Among patients receiving their first kidney transplant, those who have IgA nephropathy have better outcomes than other recipients, researchers reported at the National Kidney Foundation’s 2014 Spring Clinical Meetings in Las Vegas.
Aditya Kadiyala, MD, of Hofstra-North Shore Long Island Jewish Health System in Great Neck, NY, and colleagues analyzed data from 98,450 adult first-time kidney transplant recipients. Of these, 4,005 had IgA as the primary diagnosis and 90,845 did not. The IgA group had significantly better unadjusted 5-year death-censored graft survival and patient survival than the non-IgA group (96.3% vs. 87.3% and 95.1% vs. 84.0%, respectively). The IgA group had a significant 71% decreased risk of death-censored graft loss and 70% decreased risk of death.

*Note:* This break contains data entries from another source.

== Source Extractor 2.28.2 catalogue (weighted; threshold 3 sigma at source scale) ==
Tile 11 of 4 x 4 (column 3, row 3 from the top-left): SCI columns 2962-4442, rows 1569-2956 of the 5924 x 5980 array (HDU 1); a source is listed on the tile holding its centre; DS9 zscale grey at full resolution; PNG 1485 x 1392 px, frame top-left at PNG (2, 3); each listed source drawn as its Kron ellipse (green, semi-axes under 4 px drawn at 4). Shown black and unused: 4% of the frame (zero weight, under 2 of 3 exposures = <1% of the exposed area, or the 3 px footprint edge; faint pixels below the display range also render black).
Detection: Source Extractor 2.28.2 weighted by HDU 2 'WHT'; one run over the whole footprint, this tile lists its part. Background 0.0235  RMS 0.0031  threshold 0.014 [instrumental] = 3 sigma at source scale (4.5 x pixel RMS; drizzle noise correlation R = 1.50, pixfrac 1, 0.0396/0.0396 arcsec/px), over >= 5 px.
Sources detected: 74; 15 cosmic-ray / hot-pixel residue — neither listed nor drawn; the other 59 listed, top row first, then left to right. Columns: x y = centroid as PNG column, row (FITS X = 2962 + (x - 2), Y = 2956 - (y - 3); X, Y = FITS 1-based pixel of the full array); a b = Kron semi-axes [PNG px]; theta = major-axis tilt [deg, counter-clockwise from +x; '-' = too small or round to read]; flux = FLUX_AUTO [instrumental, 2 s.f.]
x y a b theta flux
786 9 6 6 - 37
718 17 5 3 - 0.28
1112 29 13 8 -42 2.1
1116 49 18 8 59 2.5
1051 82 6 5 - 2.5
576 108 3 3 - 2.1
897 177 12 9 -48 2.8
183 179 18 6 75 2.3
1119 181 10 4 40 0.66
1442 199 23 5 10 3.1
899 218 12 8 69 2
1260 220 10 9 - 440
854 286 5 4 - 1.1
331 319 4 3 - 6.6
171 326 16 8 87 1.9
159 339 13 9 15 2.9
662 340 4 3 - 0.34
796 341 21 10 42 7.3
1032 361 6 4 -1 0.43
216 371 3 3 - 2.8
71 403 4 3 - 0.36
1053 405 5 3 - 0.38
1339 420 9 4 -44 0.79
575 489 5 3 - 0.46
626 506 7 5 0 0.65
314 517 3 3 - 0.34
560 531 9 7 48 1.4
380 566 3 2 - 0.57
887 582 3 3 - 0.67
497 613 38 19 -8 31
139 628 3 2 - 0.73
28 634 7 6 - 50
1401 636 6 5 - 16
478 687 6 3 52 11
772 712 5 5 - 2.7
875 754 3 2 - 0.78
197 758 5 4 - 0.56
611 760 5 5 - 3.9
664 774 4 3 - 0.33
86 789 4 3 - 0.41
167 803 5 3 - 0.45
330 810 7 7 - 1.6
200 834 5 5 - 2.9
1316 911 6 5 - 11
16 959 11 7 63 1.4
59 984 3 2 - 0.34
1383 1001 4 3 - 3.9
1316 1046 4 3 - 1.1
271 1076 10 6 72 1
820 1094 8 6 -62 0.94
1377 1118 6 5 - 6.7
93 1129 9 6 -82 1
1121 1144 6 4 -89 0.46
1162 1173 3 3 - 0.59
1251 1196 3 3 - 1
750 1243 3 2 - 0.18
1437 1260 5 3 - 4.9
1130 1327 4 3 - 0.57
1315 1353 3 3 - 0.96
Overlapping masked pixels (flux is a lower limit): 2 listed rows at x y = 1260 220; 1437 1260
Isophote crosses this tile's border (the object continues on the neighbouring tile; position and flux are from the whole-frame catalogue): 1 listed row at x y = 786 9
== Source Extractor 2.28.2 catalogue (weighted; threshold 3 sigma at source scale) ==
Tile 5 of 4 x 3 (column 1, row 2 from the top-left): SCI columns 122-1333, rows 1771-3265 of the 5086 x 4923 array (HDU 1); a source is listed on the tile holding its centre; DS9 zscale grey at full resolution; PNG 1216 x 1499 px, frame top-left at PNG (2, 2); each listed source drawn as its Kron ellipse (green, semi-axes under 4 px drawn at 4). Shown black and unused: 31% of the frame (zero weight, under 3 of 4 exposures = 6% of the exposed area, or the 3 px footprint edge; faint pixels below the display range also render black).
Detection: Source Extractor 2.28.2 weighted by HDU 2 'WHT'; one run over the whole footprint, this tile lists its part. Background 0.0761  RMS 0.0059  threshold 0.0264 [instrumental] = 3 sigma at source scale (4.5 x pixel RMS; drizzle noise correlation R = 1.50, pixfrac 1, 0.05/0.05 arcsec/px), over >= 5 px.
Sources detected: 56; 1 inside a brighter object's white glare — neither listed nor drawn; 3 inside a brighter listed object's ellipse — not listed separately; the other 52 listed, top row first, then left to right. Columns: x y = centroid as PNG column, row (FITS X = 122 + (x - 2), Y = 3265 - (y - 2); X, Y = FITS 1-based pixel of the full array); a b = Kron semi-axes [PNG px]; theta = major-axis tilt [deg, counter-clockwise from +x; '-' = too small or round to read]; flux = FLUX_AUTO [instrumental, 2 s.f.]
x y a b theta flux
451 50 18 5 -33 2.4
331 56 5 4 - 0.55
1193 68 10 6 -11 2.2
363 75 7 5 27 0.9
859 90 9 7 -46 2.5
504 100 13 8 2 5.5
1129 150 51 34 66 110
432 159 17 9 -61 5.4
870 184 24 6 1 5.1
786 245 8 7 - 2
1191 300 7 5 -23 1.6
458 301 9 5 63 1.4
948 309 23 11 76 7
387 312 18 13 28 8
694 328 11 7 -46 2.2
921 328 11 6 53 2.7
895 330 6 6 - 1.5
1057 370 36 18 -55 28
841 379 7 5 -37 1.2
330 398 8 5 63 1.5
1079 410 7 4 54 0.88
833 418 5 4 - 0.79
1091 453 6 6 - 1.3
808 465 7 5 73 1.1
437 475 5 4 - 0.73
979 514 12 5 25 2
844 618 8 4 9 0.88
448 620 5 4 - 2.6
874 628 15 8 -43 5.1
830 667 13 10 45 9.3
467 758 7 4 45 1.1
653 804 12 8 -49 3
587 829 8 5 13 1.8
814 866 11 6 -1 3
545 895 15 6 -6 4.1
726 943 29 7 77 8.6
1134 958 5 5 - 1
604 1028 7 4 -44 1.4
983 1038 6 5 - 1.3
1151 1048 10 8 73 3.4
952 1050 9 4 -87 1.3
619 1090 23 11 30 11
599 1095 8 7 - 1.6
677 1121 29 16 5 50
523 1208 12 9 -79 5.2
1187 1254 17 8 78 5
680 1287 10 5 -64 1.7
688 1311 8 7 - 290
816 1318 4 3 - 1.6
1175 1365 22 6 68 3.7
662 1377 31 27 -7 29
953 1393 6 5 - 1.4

The researchers obtained data from the United Network for Organ Sharing/Organ Procurement and Transplantation Network database. Diabetes was presented in 3.9% of the IgAN group compared with 31.9% of the non-IgA group. The IgA group had a higher proportion of Asians than the non-IgA group (16.4% vs. 4.5%).
Additionally, the IgA group was younger than the non-IgA group (42.6 vs. 50 years) and had a higher proportion of men (65.6% vs. 60.6%).